Work order: Write out exactly, with both ends included, the lines that run from the line containing "Could you annotate" to the end of the entries. Pictures are not part of the answer.
[[ Source records open ]]
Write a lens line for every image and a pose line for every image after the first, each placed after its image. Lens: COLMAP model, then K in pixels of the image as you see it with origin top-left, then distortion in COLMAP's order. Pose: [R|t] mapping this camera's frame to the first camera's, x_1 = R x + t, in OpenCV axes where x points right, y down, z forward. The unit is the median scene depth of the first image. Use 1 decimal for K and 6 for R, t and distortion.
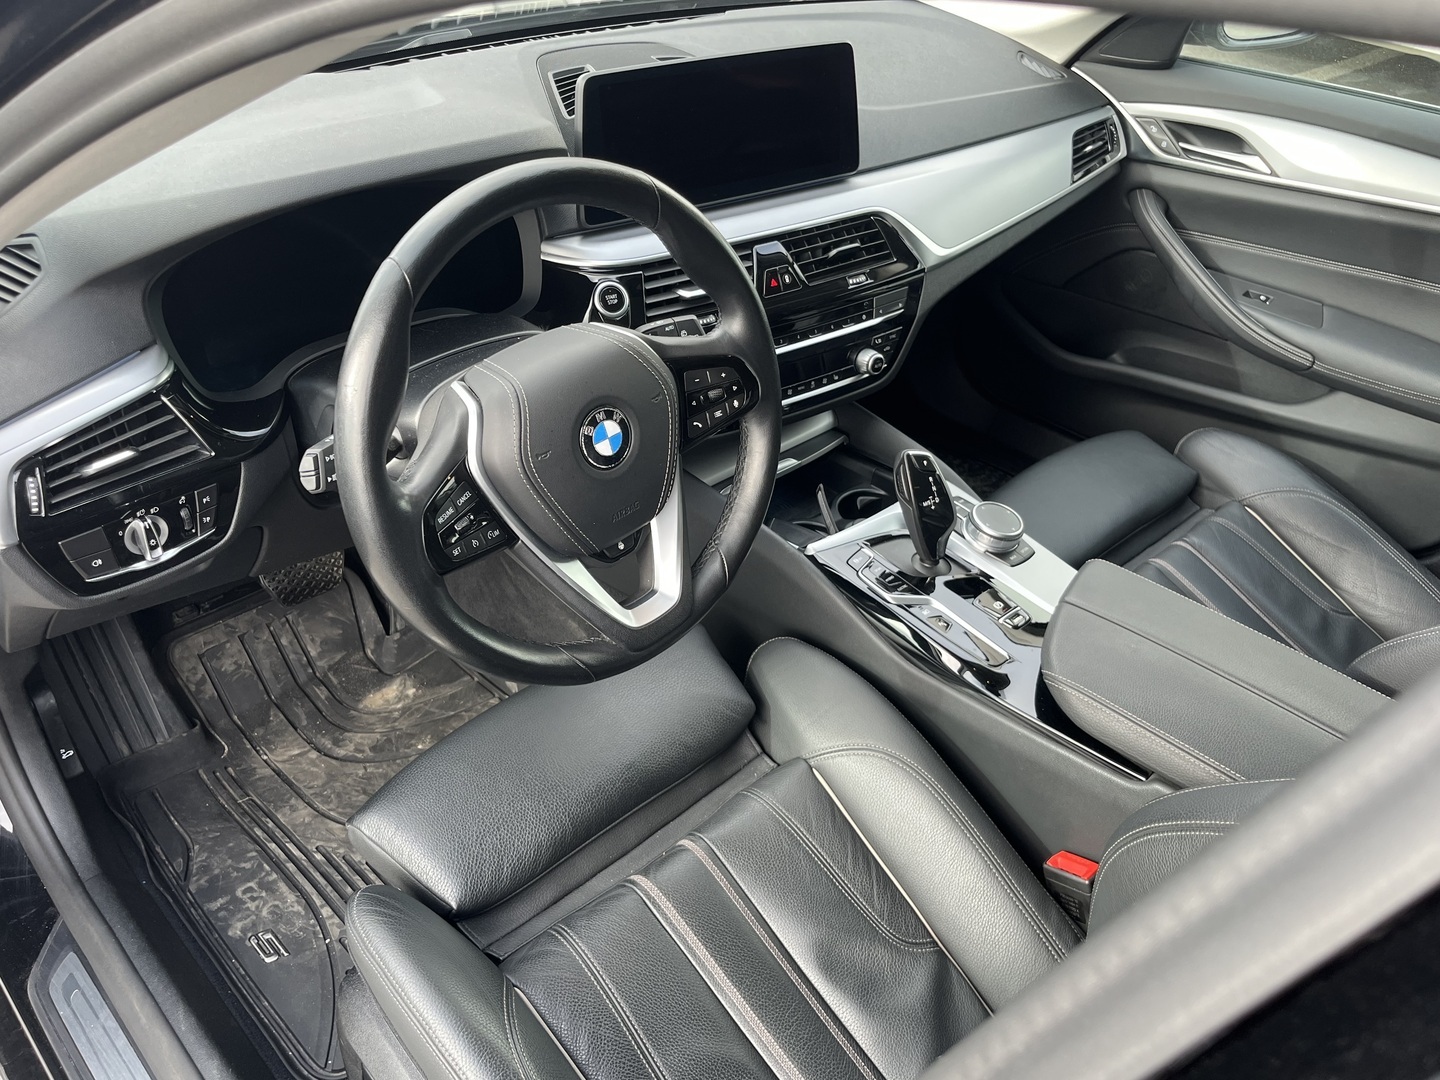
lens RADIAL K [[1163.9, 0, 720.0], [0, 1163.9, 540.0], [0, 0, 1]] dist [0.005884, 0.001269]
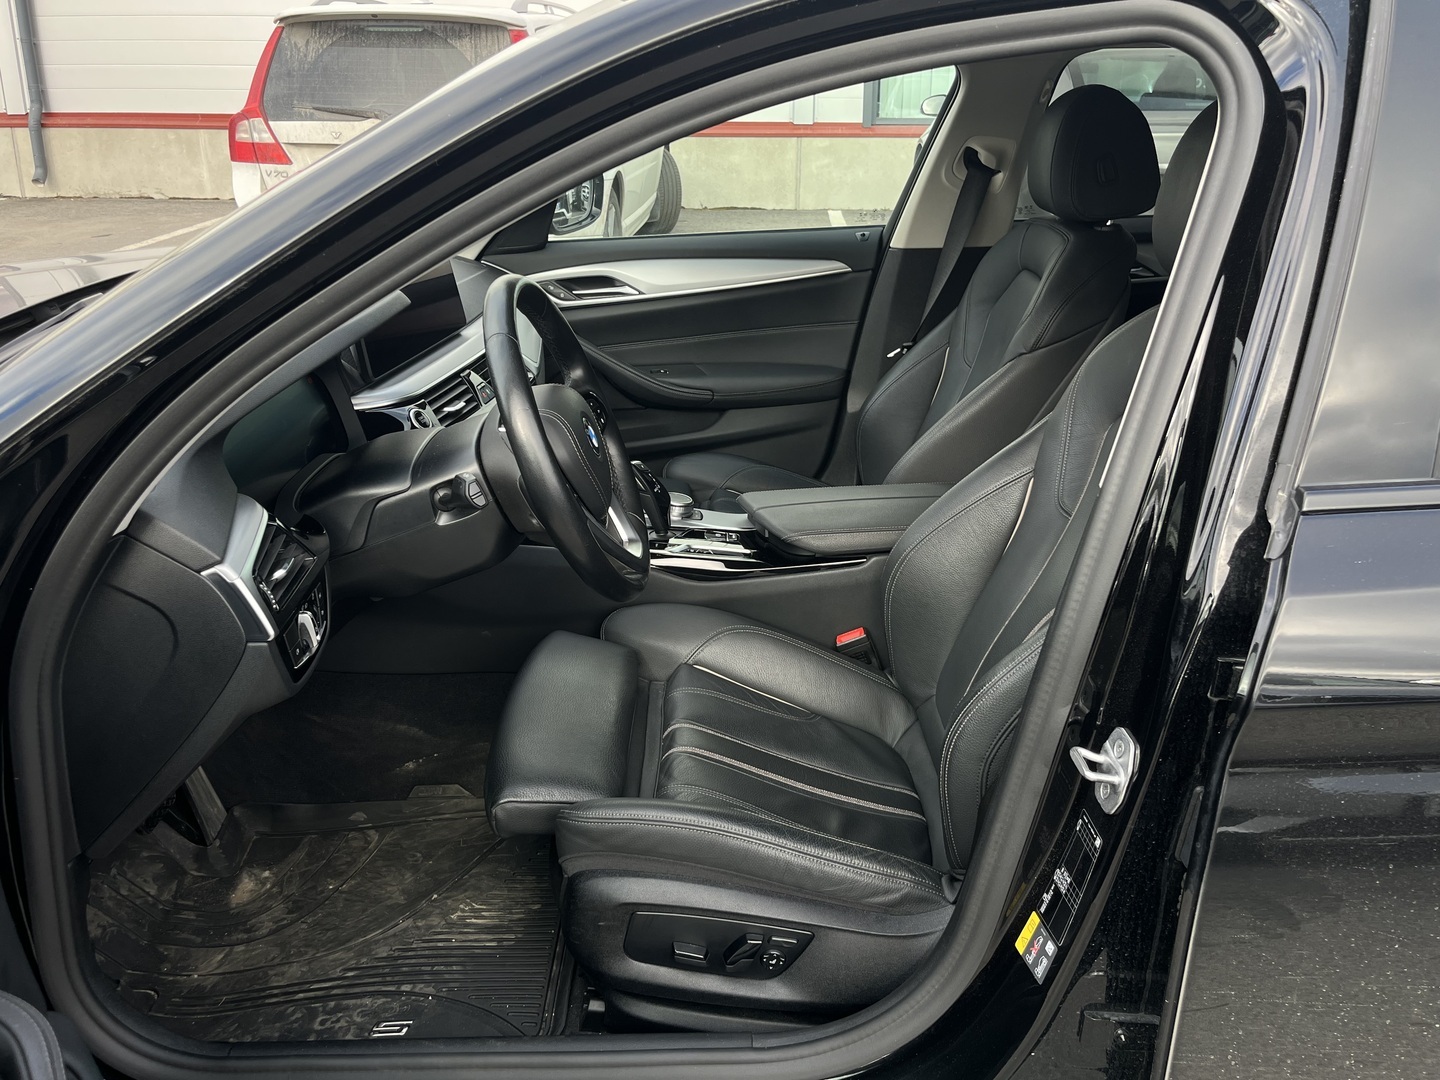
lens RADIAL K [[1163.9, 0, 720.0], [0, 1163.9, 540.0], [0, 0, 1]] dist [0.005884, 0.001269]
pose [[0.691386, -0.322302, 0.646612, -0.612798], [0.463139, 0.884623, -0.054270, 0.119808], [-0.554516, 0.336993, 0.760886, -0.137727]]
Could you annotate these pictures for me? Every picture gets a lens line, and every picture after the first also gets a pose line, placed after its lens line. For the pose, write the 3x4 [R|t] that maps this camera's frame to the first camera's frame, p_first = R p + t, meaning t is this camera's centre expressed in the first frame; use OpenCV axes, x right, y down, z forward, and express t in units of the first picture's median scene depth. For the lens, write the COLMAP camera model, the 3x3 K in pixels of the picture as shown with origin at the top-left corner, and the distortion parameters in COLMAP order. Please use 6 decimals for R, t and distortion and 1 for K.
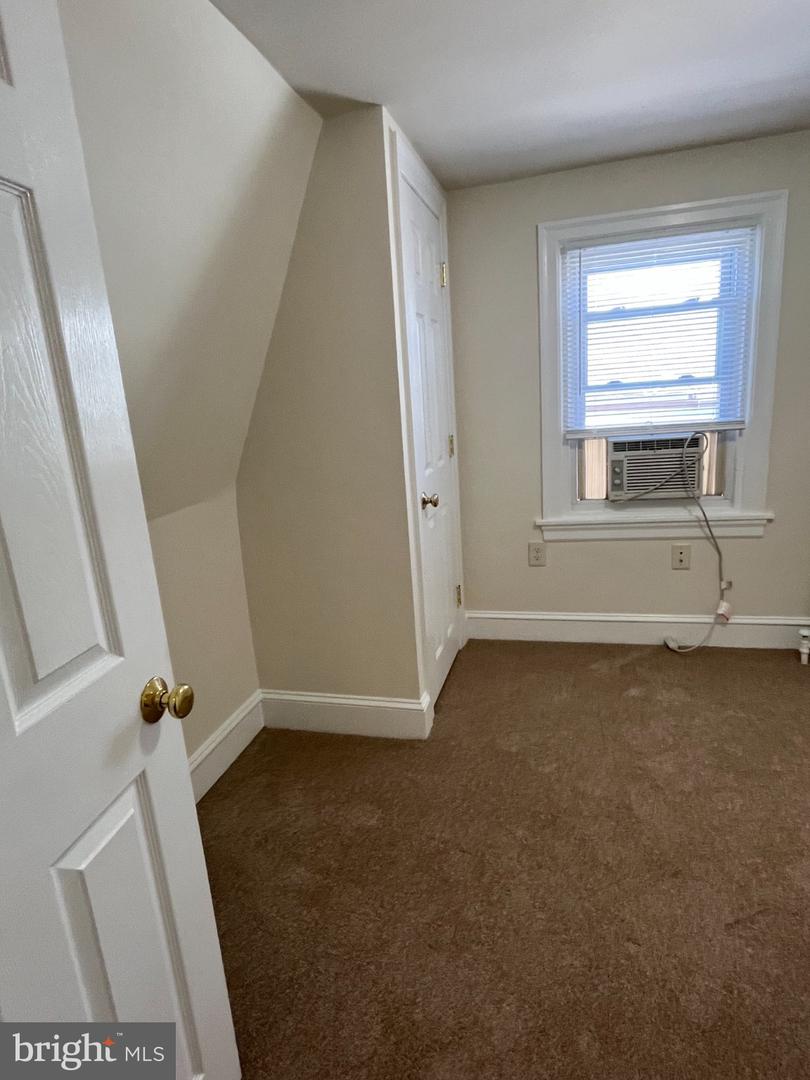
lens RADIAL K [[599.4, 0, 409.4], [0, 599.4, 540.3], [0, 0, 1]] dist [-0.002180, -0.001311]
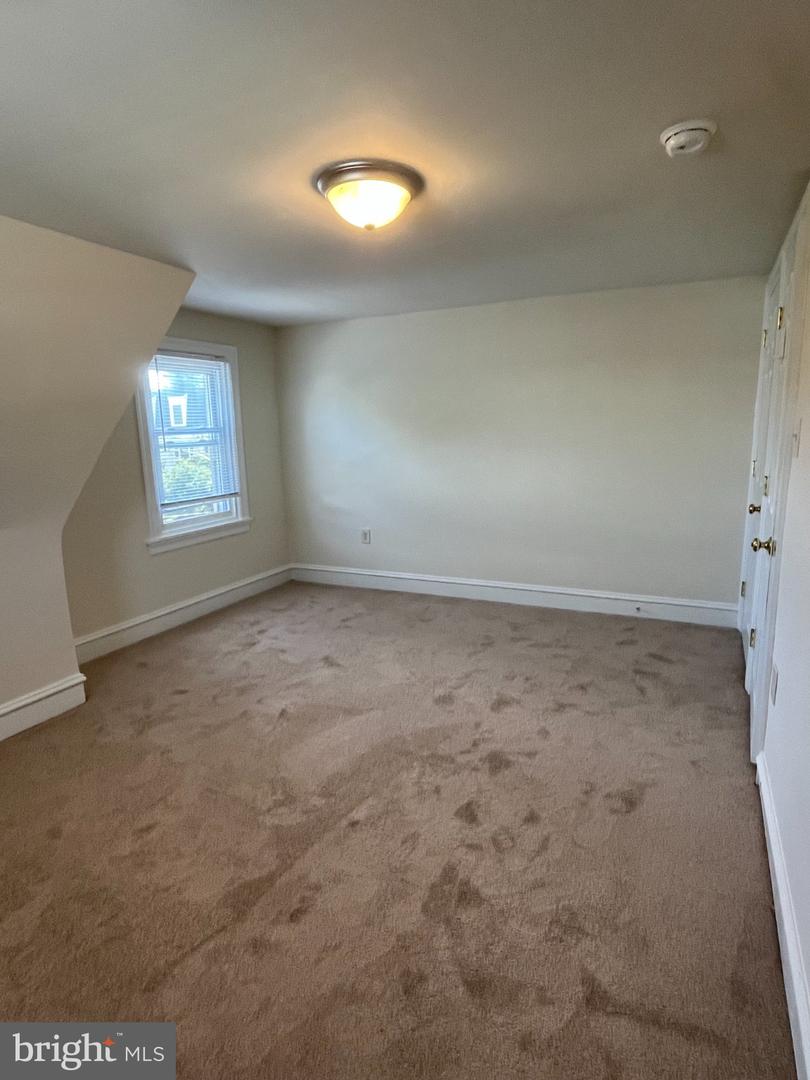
[[ Source records closed ]]
Answer:
Could you annotate these pictures for me? Every picture gets a lens line, and every picture after the first also gets a pose line, placed after its lens line. For the pose, write the 3x4 [R|t] that maps this camera's frame to the first camera's frame, p_first = R p + t, meaning t is this camera's centre expressed in the first frame; use OpenCV axes, x right, y down, z forward, and express t in units of the first picture's median scene depth. For the lens, write the COLMAP camera model, the 3x3 K in pixels of the picture as shown with origin at the top-left corner, and the distortion parameters in COLMAP order. Please use 6 decimals for R, t and distortion and 1 for K.
lens RADIAL K [[599.4, 0, 409.4], [0, 599.4, 540.3], [0, 0, 1]] dist [-0.002180, -0.001311]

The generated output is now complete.